Bongani Moni, one of the residents who was part of the group that discovered the remains, said he was traumatised at the find and that he had never seen anything like that before.

“I can’t sleep at night after seeing the skeleton. Something must be done with that area as it is dangerous and a lot of people are being mugged,” he told The Star.

Moni added that all the trees in the veld must be cut because if it wasn’t for the trees, the body would have been discovered a lot earlier.

Although the identity of the corpse was unknown, a fellow resident believes that the remains were those of a 23-year-old man named Thabo who lived in Zone 11.

Residents insisted that it was the young man because they recognised the clothes he was wearing. Judah Hlongwane, who was very close to the supposed dead man, said his friend was last seen in January last year.

“The last time I saw Thabo he asked me for money so that he could buy bread,” said Hlongwane.

“I gave him the money and that was the last time I saw him.”

Hlongwane said Thabo was living in an abandoned house but later moved to a deserted area filled with tall trees.

Other residents described Thabo as having a good heart and that he earned a living offering his services as a gardener.

“He was very small framed, humble and hard-working as he would often come to my house and ask for water,” Tommy Kuma said.

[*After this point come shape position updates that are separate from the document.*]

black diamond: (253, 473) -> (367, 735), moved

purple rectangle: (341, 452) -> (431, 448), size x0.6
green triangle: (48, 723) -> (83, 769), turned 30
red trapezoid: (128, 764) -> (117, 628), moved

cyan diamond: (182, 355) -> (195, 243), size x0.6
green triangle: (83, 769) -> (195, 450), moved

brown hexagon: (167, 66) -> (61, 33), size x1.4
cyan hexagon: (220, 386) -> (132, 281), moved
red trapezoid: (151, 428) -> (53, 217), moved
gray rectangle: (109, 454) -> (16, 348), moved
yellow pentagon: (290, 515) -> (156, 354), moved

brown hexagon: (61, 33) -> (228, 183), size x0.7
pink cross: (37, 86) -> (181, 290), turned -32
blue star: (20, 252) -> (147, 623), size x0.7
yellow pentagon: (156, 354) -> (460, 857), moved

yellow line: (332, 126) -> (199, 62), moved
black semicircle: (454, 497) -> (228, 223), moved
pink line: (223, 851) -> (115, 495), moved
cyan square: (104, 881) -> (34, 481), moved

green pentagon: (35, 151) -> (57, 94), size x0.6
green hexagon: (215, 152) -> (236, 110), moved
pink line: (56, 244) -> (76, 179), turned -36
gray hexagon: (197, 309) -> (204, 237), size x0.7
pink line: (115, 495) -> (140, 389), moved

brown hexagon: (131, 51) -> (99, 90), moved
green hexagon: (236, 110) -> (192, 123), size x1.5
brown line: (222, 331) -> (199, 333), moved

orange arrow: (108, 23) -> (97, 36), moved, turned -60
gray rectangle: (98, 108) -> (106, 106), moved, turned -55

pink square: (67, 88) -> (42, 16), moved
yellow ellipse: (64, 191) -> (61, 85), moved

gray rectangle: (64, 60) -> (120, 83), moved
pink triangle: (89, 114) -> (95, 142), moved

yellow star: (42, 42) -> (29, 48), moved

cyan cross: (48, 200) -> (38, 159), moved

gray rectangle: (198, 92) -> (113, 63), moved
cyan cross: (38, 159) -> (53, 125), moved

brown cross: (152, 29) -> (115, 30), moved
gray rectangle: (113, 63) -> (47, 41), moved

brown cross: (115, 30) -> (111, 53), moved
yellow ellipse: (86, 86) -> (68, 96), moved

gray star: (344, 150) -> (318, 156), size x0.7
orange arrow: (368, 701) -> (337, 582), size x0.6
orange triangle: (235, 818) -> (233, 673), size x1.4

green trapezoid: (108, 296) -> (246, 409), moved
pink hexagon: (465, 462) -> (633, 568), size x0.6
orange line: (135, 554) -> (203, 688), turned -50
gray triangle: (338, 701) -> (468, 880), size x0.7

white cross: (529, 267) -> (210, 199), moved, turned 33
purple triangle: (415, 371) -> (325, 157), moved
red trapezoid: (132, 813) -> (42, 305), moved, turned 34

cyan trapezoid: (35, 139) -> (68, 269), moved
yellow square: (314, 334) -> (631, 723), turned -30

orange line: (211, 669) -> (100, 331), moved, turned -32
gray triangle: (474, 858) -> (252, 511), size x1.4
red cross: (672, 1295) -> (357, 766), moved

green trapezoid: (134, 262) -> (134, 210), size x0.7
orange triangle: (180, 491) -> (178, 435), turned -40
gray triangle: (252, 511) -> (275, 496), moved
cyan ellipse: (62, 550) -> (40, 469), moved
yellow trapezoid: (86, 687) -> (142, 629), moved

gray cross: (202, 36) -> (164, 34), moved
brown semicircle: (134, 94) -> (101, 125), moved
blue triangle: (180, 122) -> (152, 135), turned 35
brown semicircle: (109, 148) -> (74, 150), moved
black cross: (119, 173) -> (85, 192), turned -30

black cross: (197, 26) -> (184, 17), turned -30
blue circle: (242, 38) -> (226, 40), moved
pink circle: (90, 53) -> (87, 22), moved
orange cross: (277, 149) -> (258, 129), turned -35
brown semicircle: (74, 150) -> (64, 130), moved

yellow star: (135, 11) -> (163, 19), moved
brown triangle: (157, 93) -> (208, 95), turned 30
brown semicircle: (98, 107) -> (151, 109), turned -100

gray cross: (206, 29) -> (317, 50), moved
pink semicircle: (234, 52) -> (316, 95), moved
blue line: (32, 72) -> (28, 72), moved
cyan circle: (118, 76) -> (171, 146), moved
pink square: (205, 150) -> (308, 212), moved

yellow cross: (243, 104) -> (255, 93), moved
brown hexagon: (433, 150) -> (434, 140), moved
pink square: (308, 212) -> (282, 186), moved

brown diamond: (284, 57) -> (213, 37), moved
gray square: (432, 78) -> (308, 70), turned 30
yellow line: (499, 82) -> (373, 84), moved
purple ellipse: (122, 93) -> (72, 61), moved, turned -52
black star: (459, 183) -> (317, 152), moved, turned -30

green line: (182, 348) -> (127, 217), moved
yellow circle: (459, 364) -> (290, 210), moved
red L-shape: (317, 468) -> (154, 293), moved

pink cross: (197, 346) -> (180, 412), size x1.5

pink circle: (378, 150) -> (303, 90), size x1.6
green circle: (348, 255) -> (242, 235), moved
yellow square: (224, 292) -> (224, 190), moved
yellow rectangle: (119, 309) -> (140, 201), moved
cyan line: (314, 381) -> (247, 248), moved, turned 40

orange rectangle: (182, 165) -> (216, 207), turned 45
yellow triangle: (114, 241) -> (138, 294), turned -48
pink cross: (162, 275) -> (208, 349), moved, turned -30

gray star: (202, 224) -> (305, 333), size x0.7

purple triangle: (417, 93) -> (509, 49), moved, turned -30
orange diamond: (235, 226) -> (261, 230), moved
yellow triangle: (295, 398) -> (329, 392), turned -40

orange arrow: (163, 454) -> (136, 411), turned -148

Kuma said he also believed that the remains were those of Thabo as he used to live near the site where the remains were found.

Kuma told The Star that he would often ask Thabo where he was living before he became homeless and he would say to him that he lived in Zone 11.

“That was the only thing he would ever say to me because he didn’t tell me why he left home,” he said.

The Star visited Thabo’s family home and, upon arrival, a confused and distraught woman, believed to be his mother, answered the door.

She said she was still waiting for the DNA results to verify if the corpse was indeed her son.

The elderly woman, who asked to remain anonymous, said she was still shocked following the discovery of the remains as it could mean that her child, who she last saw last January, could in fact be dead.

“My husband was the one who went to identify the skeleton and spoke to the police officers,” she explained.

“My son used to smoke glue a lot. He was a quiet person and we would often argue about him smoking glue.”

She added that she contacted the police after hearing about the discovery as she feared it could be Thabo.

Police spokesperson Captain Teboho Lephoto said an inquest docket had been opened.

“Community members were able to identify the deceased through the clothes and blankets that were found around the skeleton”.

Lephoto said the skeleton had been taken for further testing and they were still awaiting the pathology report.